# TEXTO SELECIONADO

Ampolas de exame de sangue: objetivo é nada menos do que “tentar transformar toda oncologia”, diz especialista (Marion Berard/AFP)
Da Redação
Publicado em 6 de abril de 2016 às 22h56.
Se o câncer é um intruso indesejável no corpo, também é um vândalo descuidado, deixando vestígios de sua presença espalhados por todo o sangue.
E se você acredita em Jeff Bezos e Bill Gates, é aí que reside tanto uma revolução médica quanto um pote de ouro.
Cientistas sabem há décadas que os tumores deixam pedaços de DNA que acabam no sangue.
Agora, com avanços na tecnologia de sequenciamento genético, startups estão começando a identificar esses fragmentos de DNA com as chamadas “biópsias líquidas”, alternativas menos invasivas e menos caras às amostras de tecidos que podem rastrear mutações de tumores em pacientes com câncer.

# MATERIAL DE ESTUDO
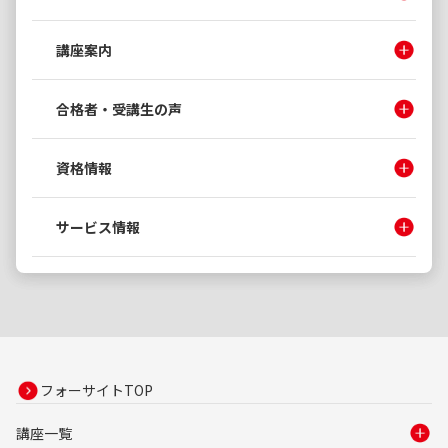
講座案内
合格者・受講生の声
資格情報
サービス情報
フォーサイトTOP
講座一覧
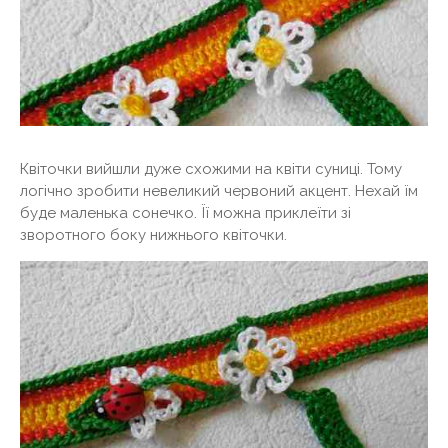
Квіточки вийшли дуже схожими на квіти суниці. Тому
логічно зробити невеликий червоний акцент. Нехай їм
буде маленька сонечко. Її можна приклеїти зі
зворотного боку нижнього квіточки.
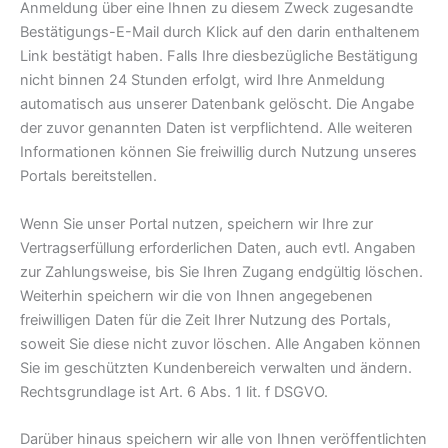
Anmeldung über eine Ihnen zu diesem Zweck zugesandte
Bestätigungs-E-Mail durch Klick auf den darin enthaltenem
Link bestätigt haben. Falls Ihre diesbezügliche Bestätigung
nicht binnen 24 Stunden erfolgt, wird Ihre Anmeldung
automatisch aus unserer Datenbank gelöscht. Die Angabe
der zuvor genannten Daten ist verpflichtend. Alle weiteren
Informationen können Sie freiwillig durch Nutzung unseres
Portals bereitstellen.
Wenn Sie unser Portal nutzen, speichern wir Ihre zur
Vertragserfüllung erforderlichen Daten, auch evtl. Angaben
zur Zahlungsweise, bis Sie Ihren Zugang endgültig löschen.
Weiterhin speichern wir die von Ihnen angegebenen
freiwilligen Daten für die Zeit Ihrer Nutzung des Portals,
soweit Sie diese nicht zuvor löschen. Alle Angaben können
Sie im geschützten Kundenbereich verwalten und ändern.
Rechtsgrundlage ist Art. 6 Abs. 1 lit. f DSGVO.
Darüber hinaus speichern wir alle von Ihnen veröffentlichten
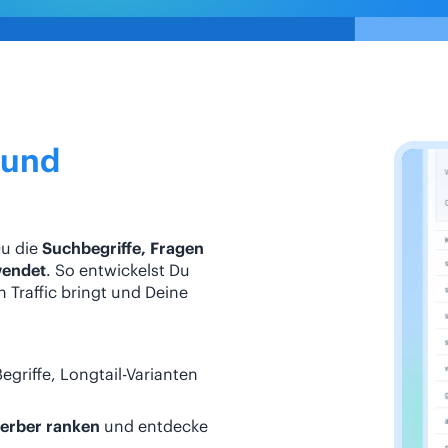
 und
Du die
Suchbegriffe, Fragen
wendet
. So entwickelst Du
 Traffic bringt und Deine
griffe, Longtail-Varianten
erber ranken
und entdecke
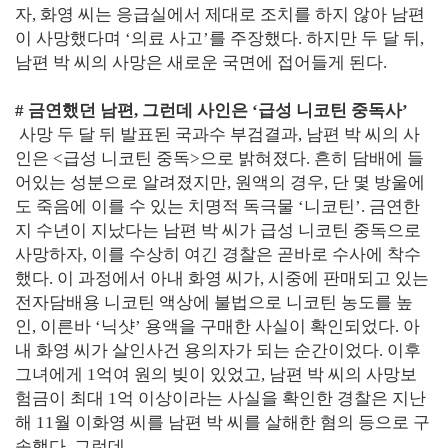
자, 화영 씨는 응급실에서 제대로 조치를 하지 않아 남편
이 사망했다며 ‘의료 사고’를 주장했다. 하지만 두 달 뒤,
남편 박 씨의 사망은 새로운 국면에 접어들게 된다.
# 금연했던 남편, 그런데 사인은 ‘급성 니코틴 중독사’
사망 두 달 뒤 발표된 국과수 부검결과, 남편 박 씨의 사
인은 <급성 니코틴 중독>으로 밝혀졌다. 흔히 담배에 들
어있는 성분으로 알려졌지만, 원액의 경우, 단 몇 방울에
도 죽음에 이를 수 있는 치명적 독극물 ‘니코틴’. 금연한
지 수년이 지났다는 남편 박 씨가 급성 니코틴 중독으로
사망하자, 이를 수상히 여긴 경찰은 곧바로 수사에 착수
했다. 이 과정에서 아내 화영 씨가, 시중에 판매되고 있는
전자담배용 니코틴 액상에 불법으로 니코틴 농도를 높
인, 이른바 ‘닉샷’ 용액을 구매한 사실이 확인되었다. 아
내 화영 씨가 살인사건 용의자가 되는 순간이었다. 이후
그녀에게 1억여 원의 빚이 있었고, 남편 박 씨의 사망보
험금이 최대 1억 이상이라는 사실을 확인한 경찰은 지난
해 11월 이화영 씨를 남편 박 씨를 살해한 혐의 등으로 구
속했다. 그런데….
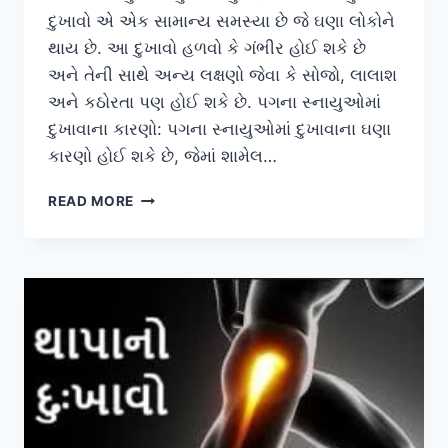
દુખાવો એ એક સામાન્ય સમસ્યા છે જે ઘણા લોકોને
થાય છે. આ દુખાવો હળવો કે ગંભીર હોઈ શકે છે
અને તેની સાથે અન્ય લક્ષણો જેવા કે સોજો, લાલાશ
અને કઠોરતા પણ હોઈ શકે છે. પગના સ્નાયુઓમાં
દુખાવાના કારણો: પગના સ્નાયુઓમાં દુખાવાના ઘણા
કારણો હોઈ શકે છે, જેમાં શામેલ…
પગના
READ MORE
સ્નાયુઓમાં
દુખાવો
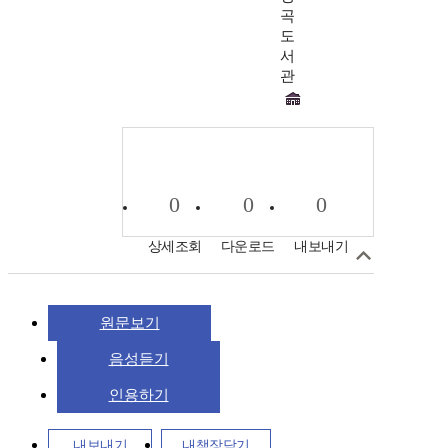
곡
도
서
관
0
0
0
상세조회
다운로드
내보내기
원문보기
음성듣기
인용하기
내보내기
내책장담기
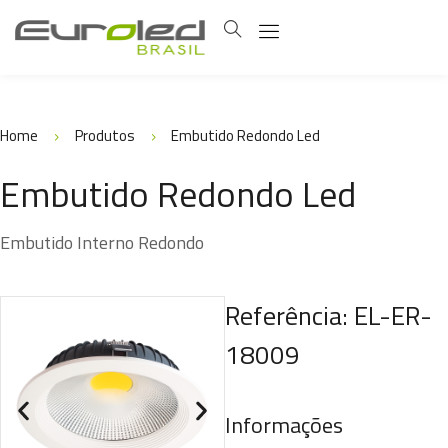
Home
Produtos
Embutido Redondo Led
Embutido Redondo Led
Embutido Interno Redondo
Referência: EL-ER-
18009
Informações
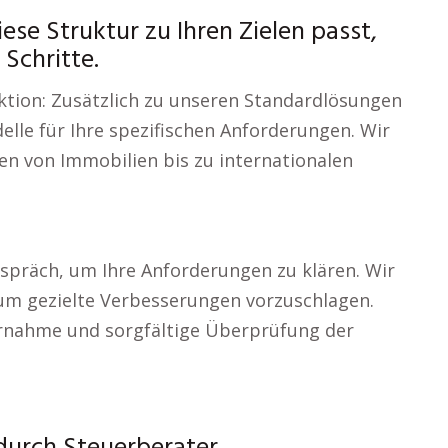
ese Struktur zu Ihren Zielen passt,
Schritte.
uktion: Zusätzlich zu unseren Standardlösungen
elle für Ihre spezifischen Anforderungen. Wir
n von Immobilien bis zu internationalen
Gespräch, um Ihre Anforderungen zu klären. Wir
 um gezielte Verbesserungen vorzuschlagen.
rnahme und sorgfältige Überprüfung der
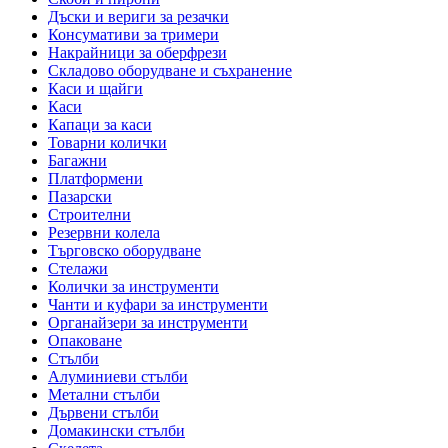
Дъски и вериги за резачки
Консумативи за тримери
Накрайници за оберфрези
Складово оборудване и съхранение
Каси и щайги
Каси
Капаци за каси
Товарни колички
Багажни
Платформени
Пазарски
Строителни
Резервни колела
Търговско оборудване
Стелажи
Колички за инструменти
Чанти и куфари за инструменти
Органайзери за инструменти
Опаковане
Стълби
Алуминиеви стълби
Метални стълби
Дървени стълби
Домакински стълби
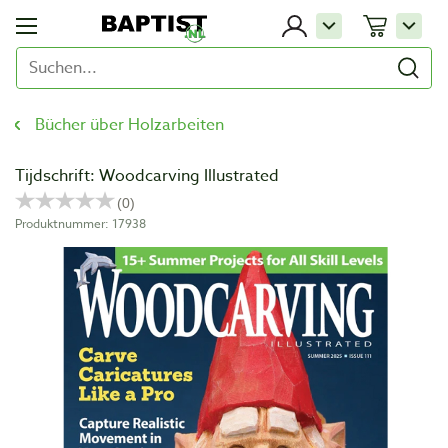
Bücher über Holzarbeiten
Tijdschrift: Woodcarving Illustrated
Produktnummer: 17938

# OBJETIVO DA TAREFA
Responda com base no texto sobre biópsias líquidas:
1. Em que data ele foi publicado?
2. Há quanto tempo os cientistas sabem que os tumores deixam pedaços de DNA no sangue?
3. Que avanços permitem às startups identificar esses fragmentos de DNA?
Este material não é necessário.

# RESPOSTA
1. Em 6 de abril de 2016.
2. Há décadas.
3. Os avanços na tecnologia de sequenciamento genético.